### Exercise
Only the number is needed: count the lines below that hold the string "review".

### Material for this task
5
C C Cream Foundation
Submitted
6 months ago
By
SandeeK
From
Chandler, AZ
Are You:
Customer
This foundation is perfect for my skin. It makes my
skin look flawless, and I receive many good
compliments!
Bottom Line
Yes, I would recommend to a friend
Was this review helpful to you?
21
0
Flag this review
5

### Response box
2